◆ **Written task**: Extend the passage on converting a bridge plug into a caged frac plug, beginning right after its last sentence.

◆ **Source document**:
Exemplary Bridge Plug to Caged Frac Plug Conversion Flowchart Embodiment (0900)

A composite configurable bridge plug as illustrated in FIG. 1 (0100) may be converted into a caged frac plug. As generally seen in the flow chart of FIG. 9 (0900), a preferred exemplary bridge plug to a caged frac plug conversion method may be generally described in terms of the following steps:

    • (1) shipping a bridge plug to a job location as one piece (0901);
      • Prior art such as Pub. No. US 2010/0263876 A1 requires separate parts to be shipped and assembled in the field to configure various plugs needed in the operations. If a particular item is not available when needed considerable time and money is lost until the part is made available. In step (0901), the bridge plug such as the plug illustrated in FIG. 1 (0100) is shipped as a single piece so that there is no need for waiting on parts or waiting for missing parts to be assembled.

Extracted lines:
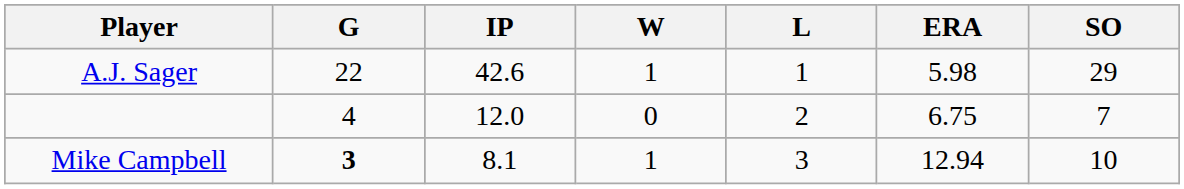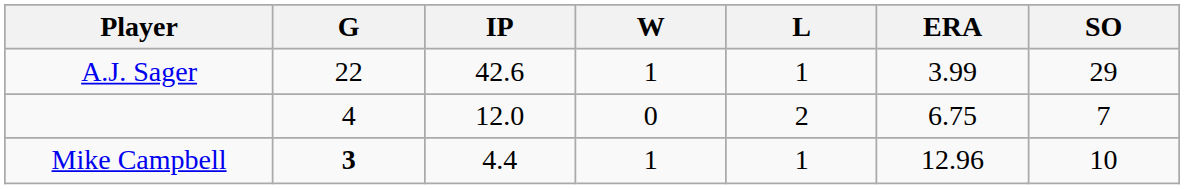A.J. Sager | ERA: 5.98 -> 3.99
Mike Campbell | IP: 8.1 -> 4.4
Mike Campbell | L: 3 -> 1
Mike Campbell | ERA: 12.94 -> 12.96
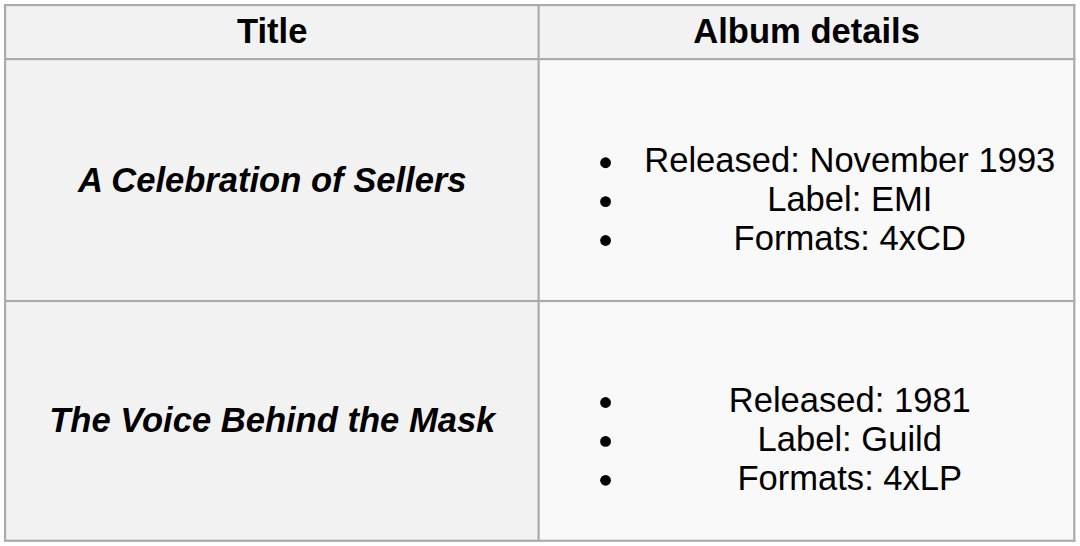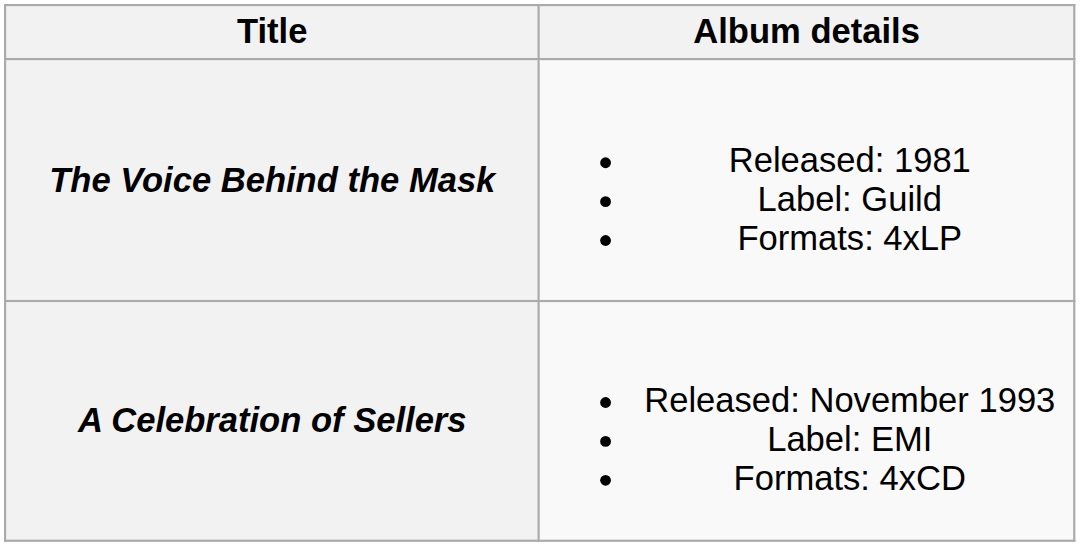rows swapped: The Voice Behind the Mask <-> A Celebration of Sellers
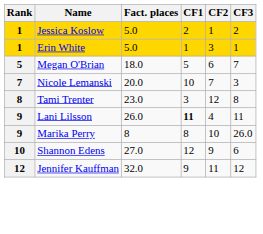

◆ **Final result**:
    • (2) removing a lower restriction element (0902);
      • Referring to FIG. 1 (0100), a lower restriction element (0124) may be removed by removing the stand-off pin (0116) and any screws (0115) holding the stand-off pin (0116). The stand-off pin may be re-inserted if there is a need. The stand-off pin must be inserted if the plug is a frac plug.
    • (3) removing a release ring (0903);
      • Referring to FIG. 1 (0100), a release ring (0102) may be unscrewed or other removal means from the body (0103) of the bridge plug.
    • (4) removing a cage retainer, a ball and a ball seat (0904);
      • Referring to FIG. 1 (0100), a cage retainer (0120) may be removed from the body (0103) of the bridge plug, followed by removing a ball (0117) and removing a ball seat (0118) from the upper end of the mandrel.
    • (5) removing an upper restriction element (0905); and
      • Referring to FIG. 1 (0100), an upper restriction element (0122) may be removed by unscrewing or other removal means.
    • (6) re-installing the ball seat, the ball, the cage retainer and the release ring less the upper restriction element (0122) (0906).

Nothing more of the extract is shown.